Step1: Identify the function form

The cost - function is $C(h)=75h + 50$, which is in the slope - intercept form $y = mx + b$, where $m$ is the slope and $b$ is the y - intercept.

Step2: Find the y - intercept and its meaning

For the function $C(h)=75h + 50$, when $h = 0$, $C(0)=50$. The y - intercept is 50, and it represents the fixed service fee of $50$ that the plumber charges regardless of the number of hours worked.

Step3: Find the slope and its meaning

The slope of the function $C(h)=75h + 50$ is 75. It represents the rate of change of the cost with respect to the number of hours.
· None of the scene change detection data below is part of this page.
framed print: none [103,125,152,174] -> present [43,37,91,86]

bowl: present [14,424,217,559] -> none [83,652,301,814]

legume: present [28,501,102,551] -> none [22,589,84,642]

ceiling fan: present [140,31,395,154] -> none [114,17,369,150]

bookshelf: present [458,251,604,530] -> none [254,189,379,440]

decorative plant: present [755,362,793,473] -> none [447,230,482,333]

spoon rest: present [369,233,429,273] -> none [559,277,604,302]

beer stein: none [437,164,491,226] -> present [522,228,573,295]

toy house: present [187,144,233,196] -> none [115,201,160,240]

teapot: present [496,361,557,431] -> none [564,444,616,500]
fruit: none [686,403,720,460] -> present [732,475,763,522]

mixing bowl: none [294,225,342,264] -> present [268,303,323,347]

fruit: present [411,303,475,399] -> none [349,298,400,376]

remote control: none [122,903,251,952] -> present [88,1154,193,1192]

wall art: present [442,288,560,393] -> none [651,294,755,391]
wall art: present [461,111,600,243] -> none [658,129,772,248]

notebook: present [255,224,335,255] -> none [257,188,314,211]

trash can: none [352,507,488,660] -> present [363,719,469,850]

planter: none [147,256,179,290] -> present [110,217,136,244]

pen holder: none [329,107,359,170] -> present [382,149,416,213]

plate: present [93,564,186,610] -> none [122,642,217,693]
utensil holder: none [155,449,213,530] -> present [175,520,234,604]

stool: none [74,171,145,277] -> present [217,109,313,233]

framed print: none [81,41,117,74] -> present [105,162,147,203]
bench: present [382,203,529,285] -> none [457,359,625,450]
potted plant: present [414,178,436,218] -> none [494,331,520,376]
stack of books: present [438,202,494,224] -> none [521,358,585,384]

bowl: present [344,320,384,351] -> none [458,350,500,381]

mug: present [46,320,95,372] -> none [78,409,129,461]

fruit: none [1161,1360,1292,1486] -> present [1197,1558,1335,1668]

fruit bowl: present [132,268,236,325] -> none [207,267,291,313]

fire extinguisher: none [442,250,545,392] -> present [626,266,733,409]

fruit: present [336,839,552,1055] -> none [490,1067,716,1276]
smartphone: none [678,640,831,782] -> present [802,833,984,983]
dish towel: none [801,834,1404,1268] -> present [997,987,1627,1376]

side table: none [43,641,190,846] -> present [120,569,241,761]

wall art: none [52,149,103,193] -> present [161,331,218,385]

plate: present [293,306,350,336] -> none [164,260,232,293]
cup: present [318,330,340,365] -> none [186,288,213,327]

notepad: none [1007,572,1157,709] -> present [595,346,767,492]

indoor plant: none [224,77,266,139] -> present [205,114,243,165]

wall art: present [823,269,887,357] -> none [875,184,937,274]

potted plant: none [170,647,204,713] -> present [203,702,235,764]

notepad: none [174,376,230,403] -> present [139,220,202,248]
In other words, the plumber charges $75$ per hour of work.

Step4: Solve for the number of hours when the cost is $275$

Set $C(h)=275$ in the equation $C(h)=75h + 50$. So, $275=75h + 50$.
Subtract 50 from both sides: $275−50 = 75h$, which gives $225 = 75h$.
Divide both sides by 75: $h=\frac{225}{75}=3$.

Step5: Graph the function

To graph $C(h)=75h + 50$ for $0\leq h\leq5$:

• When $h = 0$, $C(0)=50$. So, the y - intercept is the point $(0,50)$.
• When $h = 1$, $C(1)=75\times1 + 50=125$, the point is $(1,125)$.
• When $h = 2$, $C(2)=75\times2+50 = 200$, the point is $(2,200)$.
• When $h = 3$, $C(3)=75\times3 + 50=275$, the point is $(3,275)$.
• When $h = 4$, $C(4)=75\times4+50 = 350$, the point is $(4,350)$.
• When $h = 5$, $C(5)=75\times5+50 = 425$, the point is $(5,425)$. Plot these points and draw a straight line through them for the domain $0\leq h\leq5$.

Answer:

1. To graph the function $C(h)=75h + 50$ for $0\leq h\leq5$, plot the points $(0,50),(1,125),(2,200),(3,275),(4,350),(5,425)$ and draw a straight - line through them.
2. The y - intercept is 50. It represents the fixed service fee of $50$ that the plumber charges regardless of the number of hours worked.
3. The slope is 75. It represents the rate of $75$ per hour that the plumber charges for work.
4. After 3 hours, the total cost will be $275$.